15) Passage à faible altitude avec le moteur en service par sécurité et afin de reprendre de l'altitude rapidement.

16) Vue sur le modèle de l'arrière, l'hélice est en rotation permanente, il n'y a pas de frein activable au niveau du variateur (blocage de l'hélice à l'arrêt du moteur). Le modèle est par conséquent moins freiné... et conserve une certaine inertie (vitesse), d'où vol plané plus long (distance parcourue).

Quelques acrobaties...

Ce modèle n'a pas pour but de passer tout le programme acrobatique, les boucles, tonneaux pourront être réalisés, mais il faudra effectuer ces figures à bonne altitude et prendre assez de vitesse en piqué pour réussir un looping. Bref ne pas tenter cela à très faible altitude, les commandes souples pourrait vous conduire à des crashs certains.

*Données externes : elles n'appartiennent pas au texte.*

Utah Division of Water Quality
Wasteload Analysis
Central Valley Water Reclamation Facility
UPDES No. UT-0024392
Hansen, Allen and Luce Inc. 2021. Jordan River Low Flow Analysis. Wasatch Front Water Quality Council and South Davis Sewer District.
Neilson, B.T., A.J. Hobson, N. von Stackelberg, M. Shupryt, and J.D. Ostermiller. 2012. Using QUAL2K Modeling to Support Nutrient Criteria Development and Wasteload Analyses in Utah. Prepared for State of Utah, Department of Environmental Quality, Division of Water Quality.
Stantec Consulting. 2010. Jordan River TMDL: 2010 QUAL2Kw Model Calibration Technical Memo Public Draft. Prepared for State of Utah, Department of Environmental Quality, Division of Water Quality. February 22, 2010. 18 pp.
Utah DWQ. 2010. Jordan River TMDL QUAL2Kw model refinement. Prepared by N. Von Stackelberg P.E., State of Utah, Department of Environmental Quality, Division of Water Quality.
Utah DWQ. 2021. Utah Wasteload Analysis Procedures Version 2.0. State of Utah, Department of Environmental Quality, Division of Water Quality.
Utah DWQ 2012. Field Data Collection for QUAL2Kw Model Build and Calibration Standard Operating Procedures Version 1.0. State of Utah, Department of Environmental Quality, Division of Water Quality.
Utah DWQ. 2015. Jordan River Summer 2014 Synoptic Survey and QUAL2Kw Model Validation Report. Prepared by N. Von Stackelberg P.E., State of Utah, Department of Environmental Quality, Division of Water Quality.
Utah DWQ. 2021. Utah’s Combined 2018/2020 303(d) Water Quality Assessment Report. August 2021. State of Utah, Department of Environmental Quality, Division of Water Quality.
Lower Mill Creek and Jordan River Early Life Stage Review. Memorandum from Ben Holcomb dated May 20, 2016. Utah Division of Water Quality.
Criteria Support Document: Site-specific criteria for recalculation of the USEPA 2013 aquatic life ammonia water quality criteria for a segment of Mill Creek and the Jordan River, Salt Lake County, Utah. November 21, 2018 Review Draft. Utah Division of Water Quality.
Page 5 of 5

Atterrissage du planeur...
Pour effectuer notre approche et par conséquent l'atterrissage, nous devrons effectuer ces phases face au vent. Ainsi le modèle sera freiné sensiblement. Une fois, le virage final entamé (photos n°18, 19), nous stabilisons le modèle, tout en l'alignant face à la piste. L'atterrissage est très facile, en tirant sur la gouverne de profondeur, on casse la vitesse du modèle et celui-ci glisse sur moins de 3 mètres sur notre piste, dont l'herbe étant assez haute. Les erreurs les plus fréquentes commises par les débutants, étant l'inversion des commandes (gauche/droite). Côté crash, nous avons raté quelques lancés mais aucun atterrissage, et l'appareil ne présentait aucune trace apparente et de détérioration. Seule la peinture "fissurée" permet de constater que le matériau est particulièrement flexible et apte à supporter des chocs éventuels, il reprend sa forme à froid. Qualité requise pour un motoplaneur destiné à encaisser pas mal de contacts rapides avec le sol. Précisons que les pièces détachées sont assez faciles à se procurer, ce qui n'est pas le cas de tous les modèles !

17) Passage très bas, pour le plaisir du photographe.

18) Dernier virage avant l'approche finale. Notez l'inclinaison, soyez plus raisonnable lors de vos premiers vols (plus à plat) !

19) On s'aligne à la piste... le modèle se rapproche..

20) Le sol est tout proche, on peut se permettre de corriger sa trajectoire.

21) Atterrissage réussi mais à côté de la piste :o)

22) Le modèle ne glisse que sur 2 mètres.. aucune difficulté pour le poser, il atterrit presque à l'arrêt. Toujours se fixer la règle suivante : ne pas tenter des virages et figures à faible altitude lors de vos premières expériences de vol d'un appareil radiocommandé.